Una prenda destrozada posee justo lo contrario. Cualquiera entiende el contraste entre unos calzoncillos recién comprados y el amasijo agujereado recuperado semanas más tarde. De pronto, el fenómeno adquiere una imagen. El quehacer de una comunidad enterrada deja de ser una gráfica abstracta y aparece ante los ojos como tela que falta.

La respuesta ciudadana demuestra el poder de esa idea. La iniciativa consiguió reunir información en cientos de puntos que un pequeño grupo de investigadores difícilmente habría podido cubrir con semejante amplitud. Y ahí reside otra enseñanza: simplificar la puerta de entrada no obliga a empobrecer el rigor.
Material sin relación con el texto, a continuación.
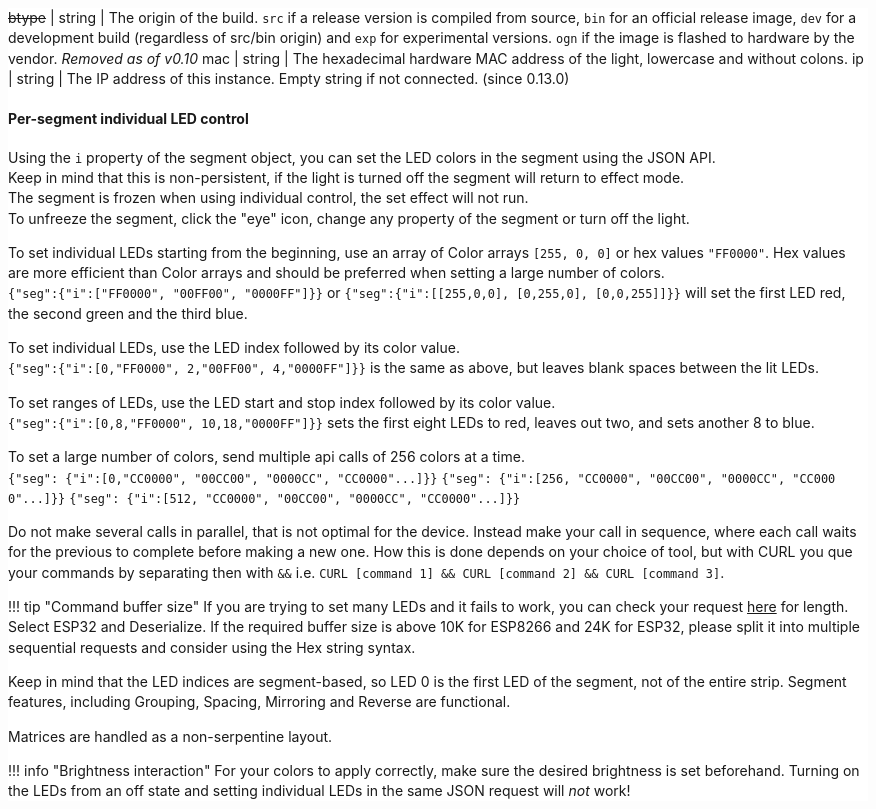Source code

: ~~btype~~ | string | The origin of the build. `src` if a release version is compiled from source, `bin` for an official release image, `dev` for a development build (regardless of src/bin origin) and `exp` for experimental versions. `ogn` if the image is flashed to hardware by the vendor. _Removed as of v0.10_
mac | string | The hexadecimal hardware MAC address of the light, lowercase and without colons.
ip | string | The IP address of this instance. Empty string if not connected. (since 0.13.0)

#### Per-segment individual LED control

Using the `i` property of the segment object, you can set the LED colors in the segment using the JSON API.  
Keep in mind that this is non-persistent, if the light is turned off the segment will return to effect mode.  
The segment is frozen when using individual control, the set effect will not run.   
To unfreeze the segment, click the "eye" icon, change any property of the segment or turn off the light.

To set individual LEDs starting from the beginning, use an array of Color arrays `[255, 0, 0]` or hex values `"FF0000"`.
Hex values are more efficient than Color arrays and should be preferred when setting a large number of colors.  
`{"seg":{"i":["FF0000", "00FF00", "0000FF"]}}` or `{"seg":{"i":[[255,0,0], [0,255,0], [0,0,255]]}}` will set the first LED red, the second green and the third blue.

To set individual LEDs, use the LED index followed by its color value.  
`{"seg":{"i":[0,"FF0000", 2,"00FF00", 4,"0000FF"]}}` is the same as above, but leaves blank spaces between the lit LEDs.

To set ranges of LEDs, use the LED start and stop index followed by its color value.  
`{"seg":{"i":[0,8,"FF0000", 10,18,"0000FF"]}}` sets the first eight LEDs to red, leaves out two, and sets another 8 to blue.

To set a large number of colors, send multiple api calls of 256 colors at a time.  
`{"seg": {"i":[0,"CC0000", "00CC00", "0000CC", "CC0000"...]}}` 
`{"seg": {"i":[256, "CC0000", "00CC00", "0000CC", "CC0000"...]}}`
`{"seg": {"i":[512, "CC0000", "00CC00", "0000CC", "CC0000"...]}}`

Do not make several calls in parallel, that is not optimal for the device. Instead make your call in sequence, where each call waits for the previous to complete before making a new one. How this is done depends on your choice of tool, but with CURL you que your commands by separating then with ` && ` i.e. `CURL [command 1] && CURL [command 2] && CURL [command 3]`.

!!! tip "Command buffer size"
    If you are trying to set many LEDs and it fails to work, you can check your request [here](https://arduinojson.org/v6/assistant) for length.
    Select ESP32 and Deserialize. If the required buffer size is above 10K for ESP8266 and 24K for ESP32, please split it into multiple sequential requests and consider using the Hex string syntax.

Keep in mind that the LED indices are segment-based, so LED 0 is the first LED of the segment, not of the entire strip.
Segment features, including Grouping, Spacing, Mirroring and Reverse are functional.

Matrices are handled as a non-serpentine layout.

!!! info "Brightness interaction"
    For your colors to apply correctly, make sure the desired brightness is set beforehand. Turning on the LEDs from an off state and setting individual LEDs in the same JSON request will _not_ work!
Una ocurrencia divertida puede conducir a preguntas serias, mediciones estandarizadas y análisis rigurosos.

La iniciativa consiguió reunir información en cientos de puntos que un pequeño grupo de investigadores difícilmente habría podido cubrir con semejante amplitud.

Bajo nuestros pies está ocurriendo algo que casi nunca vemos

Volvamos a aquellas dos parcelas aparentemente iguales. Ahora sabemos que su parecido exterior puede esconder ritmos biológicos muy distintos. Bajo las plantas existe una red de seres que procesa residuos, moviliza elementos y participa en funciones imprescindibles para los ecosistemas.

La tierra no es un escenario pasivo donde sucede la vida: forma parte activa de ella. Cuando una hoja cae, una raíz muere o incorporamos compost, se pone en marcha una cadena que conecta organismos diminutos con la fertilidad, la vegetación y ciclos de alcance planetario.

El mérito del experimento tampoco consiste en descubrir que el algodón se pudre cuando permanece enterrado. Lo relevante es demostrar que esa degradación, aplicada de forma estandarizada y contrastada con otros indicadores, abre una ventana sencilla hacia procesos difíciles de rastrear directamente.

Unos calzoncillos antes y después de permanecer enterrados en el suelo. Nicolas Zonvi, Universidad de Zúrich (UZH).

Por eso, 2.000 calzoncillos cambian algo más interesante que nuestro concepto de instrumental científico. Nos obligan a mirar hacia abajo. Aquello que solemos llamar simplemente “tierra” alberga dinamismo, contrastes e historias imperceptibles desde la superficie. Quizá esa sea la lección más inesperada del proyecto suizo: para hacer visible uno de los ecosistemas más discretos del planeta, a veces basta con enterrar algo que jamás imaginaríamos formando parte de un experimento científico.